The reason why the compiler is unable to automatically inline the helper functions has to do with symbol interposition. Position independent code is required to access all global data indirectly, i.e. through the global offset table. The very same constraint applies to function calls, which have to go through the procedure linkage table. Since a symbol might get interposed by another one at runtime (see LD_PRELOAD), the compiler cannot simply assume that it is safe to inline a function with global visibility.
The very same assumption can be made if you compile without -fPIC, i.e. the compiler can safely assume that a global symbol defined in the executable cannot be interposed because the lookup scope begins with the executable itself which is then followed by all other libraries, including the preloaded ones.

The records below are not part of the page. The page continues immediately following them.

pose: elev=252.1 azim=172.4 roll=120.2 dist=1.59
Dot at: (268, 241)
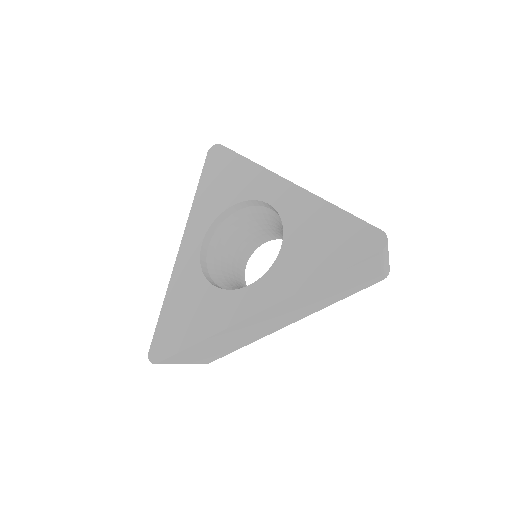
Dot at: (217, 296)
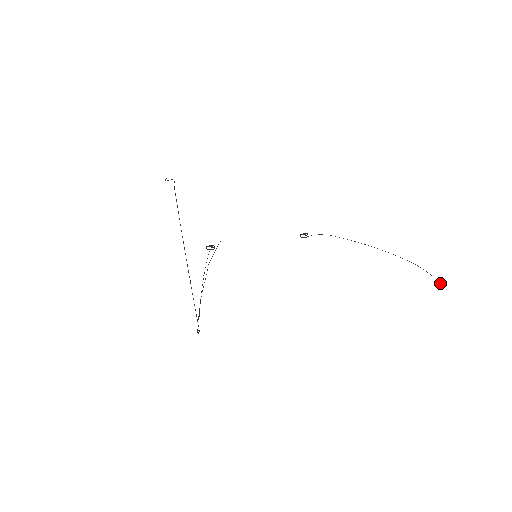
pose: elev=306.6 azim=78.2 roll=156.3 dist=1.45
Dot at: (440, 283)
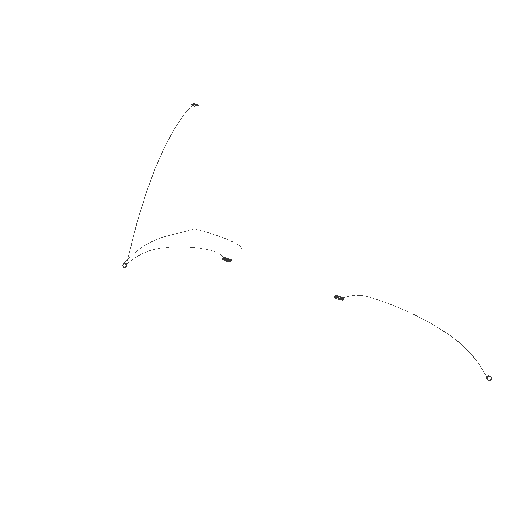
Dot at: (487, 376)
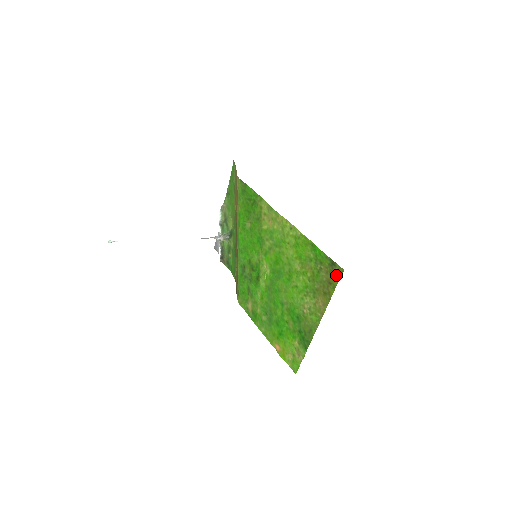
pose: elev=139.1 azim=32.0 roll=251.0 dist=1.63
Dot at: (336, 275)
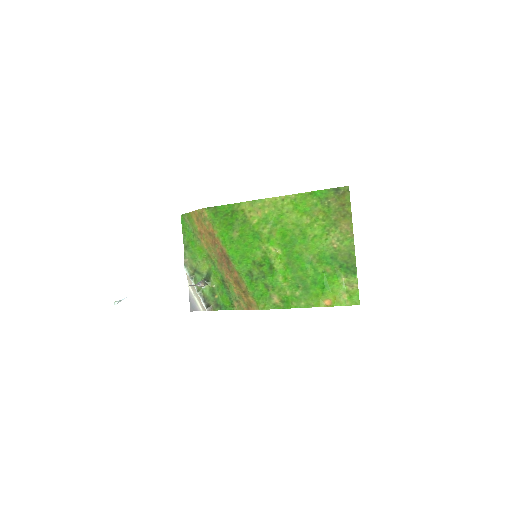
Dot at: (345, 195)
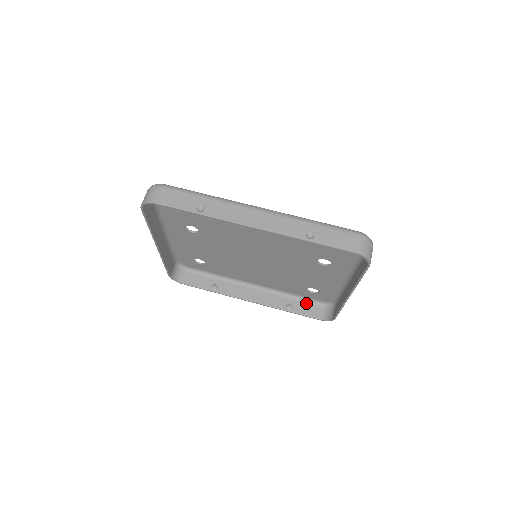
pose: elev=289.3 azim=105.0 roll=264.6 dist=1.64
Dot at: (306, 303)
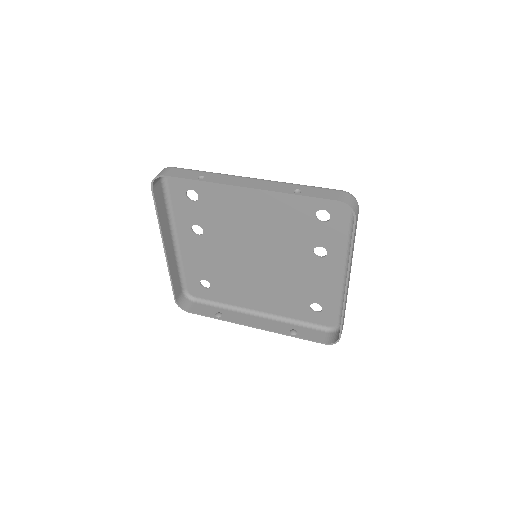
Dot at: (311, 329)
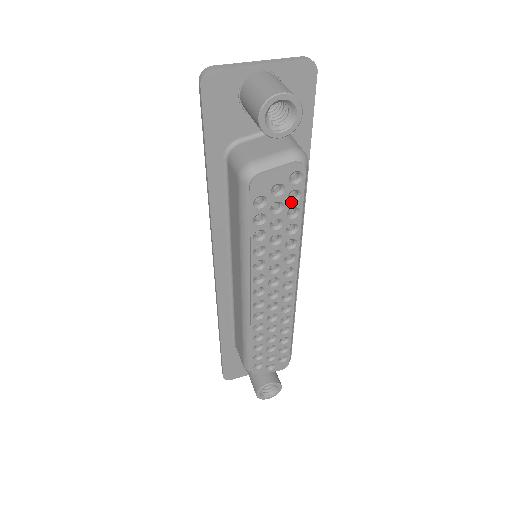
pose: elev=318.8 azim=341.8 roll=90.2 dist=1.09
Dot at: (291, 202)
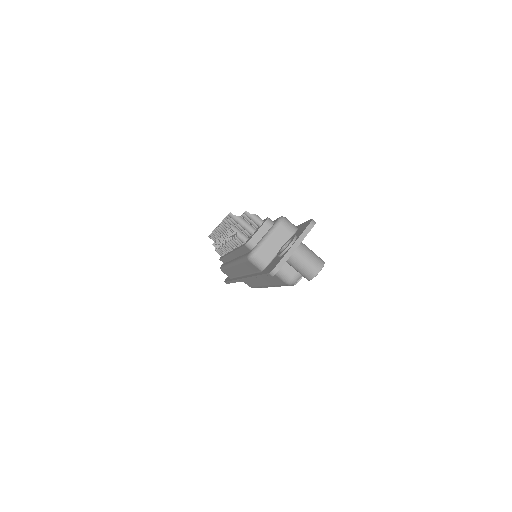
Dot at: occluded
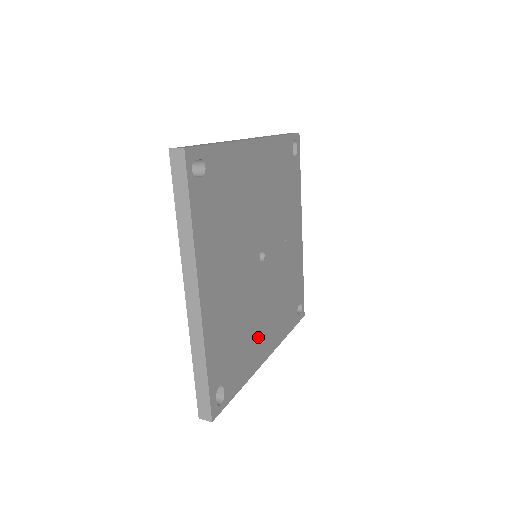
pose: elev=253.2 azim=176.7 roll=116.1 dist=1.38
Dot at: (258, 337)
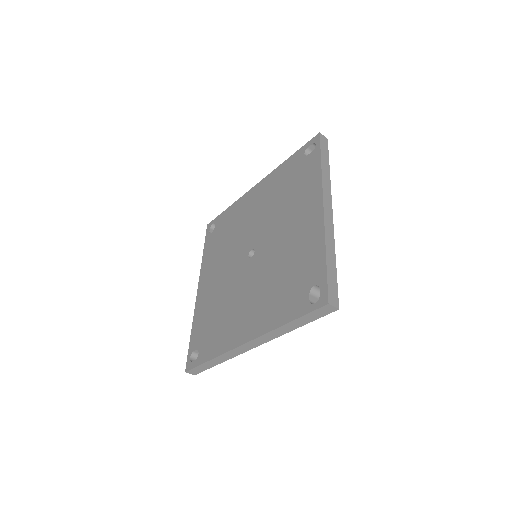
Dot at: occluded
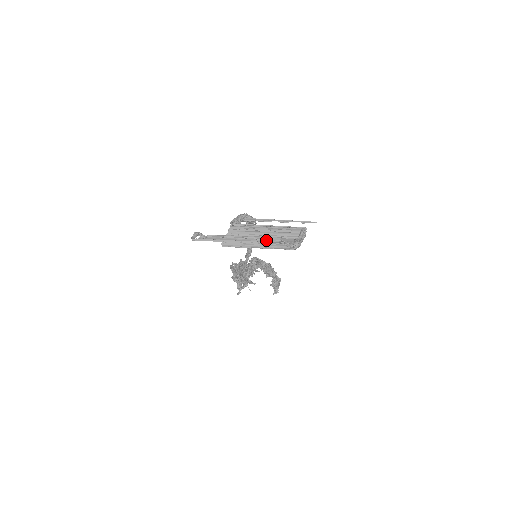
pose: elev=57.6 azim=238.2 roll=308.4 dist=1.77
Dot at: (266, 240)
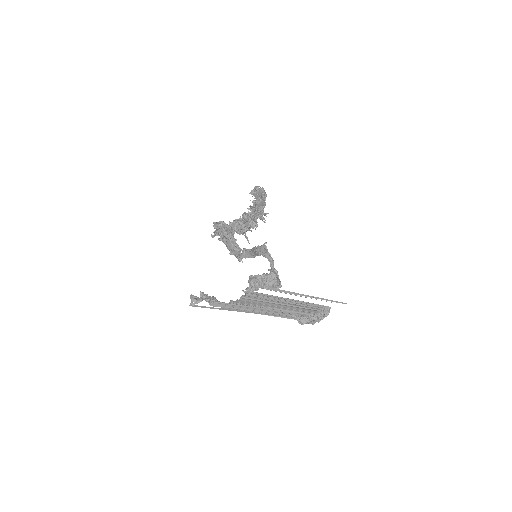
Dot at: (279, 313)
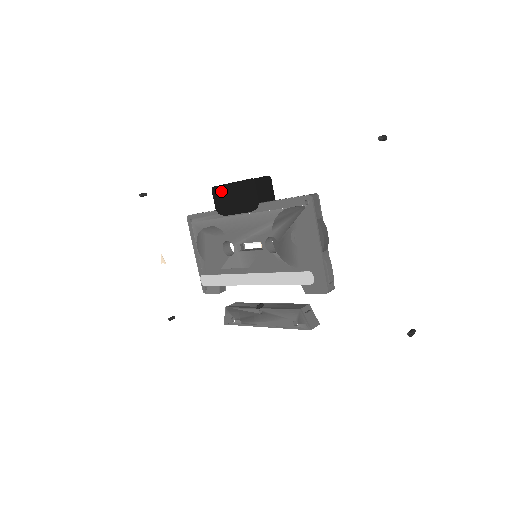
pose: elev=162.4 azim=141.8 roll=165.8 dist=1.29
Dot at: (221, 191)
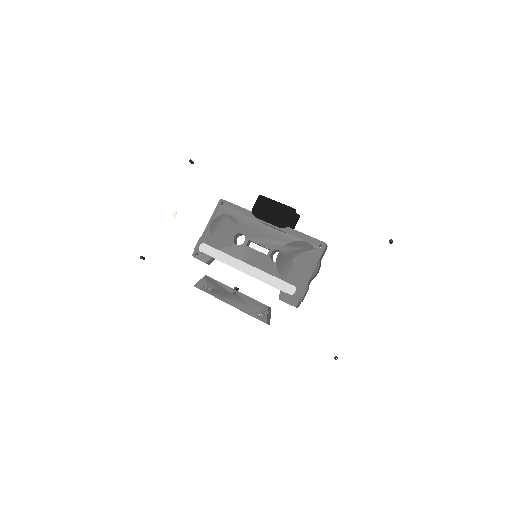
Dot at: (266, 201)
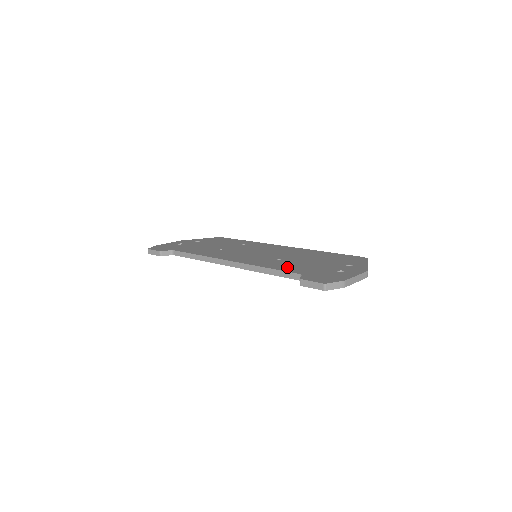
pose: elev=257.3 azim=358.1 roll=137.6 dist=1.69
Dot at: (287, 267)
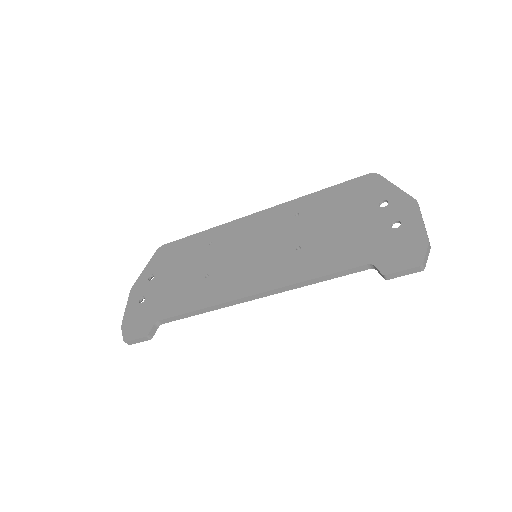
Dot at: (333, 260)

For a more thorough understanding have a look at the following paper.
As other people already pointed out -fPIC forces GCC to disable many optimizations e.g. inlining and cloning. I'd like to point out several ways to overcome this:
replace -fPIC with -fPIE if you are compiling main executable (not libraries) as this allows compiler to assume that interposition is not possible;
use -fvisibility=hidden and __attribute__((visibility("default"))) to export only necessary functions from the library and hide the rest; this would allow GCC to optimize hidden functions more aggressively;
use private symbol aliases (__attribute__((alias ("__f")));) to refer to library functions from within the library; this would again untie GCC's hands
previous suggestion can be automated with -fno-semantic-interposition flag that was added in recent GCC versions
It's interesting to note that Clang is different from GCC as it allows all optimizations by default regardless of -fPIC (can be overridden with -fsemantic-interposition to obtain GCC-like behavior).
As others have discussed in the comment section of your opening post, compiling with -flto should help to reduce the difference in run-times you are seeing for this particular case, since the link time optimisations of gcc will likely figure out that it's actually ok to inline a couple of functions ;)
In general, link time optimisations could lead to massive reductions in code size (~6%) link to paper on link time optimisations in gold, and thus run time as well (more of your program fits in the cache). Also note that -fPIC is mostly viewed as a feature that enables tighter security and is always enabled in android. This question on SO briefly discusses as well. Also, just to let you know, -fpic is the faster version of -fPIC, so if you must use -fPIC try -fpic instead - link to gcc docs. For x86 it might not make a difference, but you need to check this for yourself/ask on gcc-help.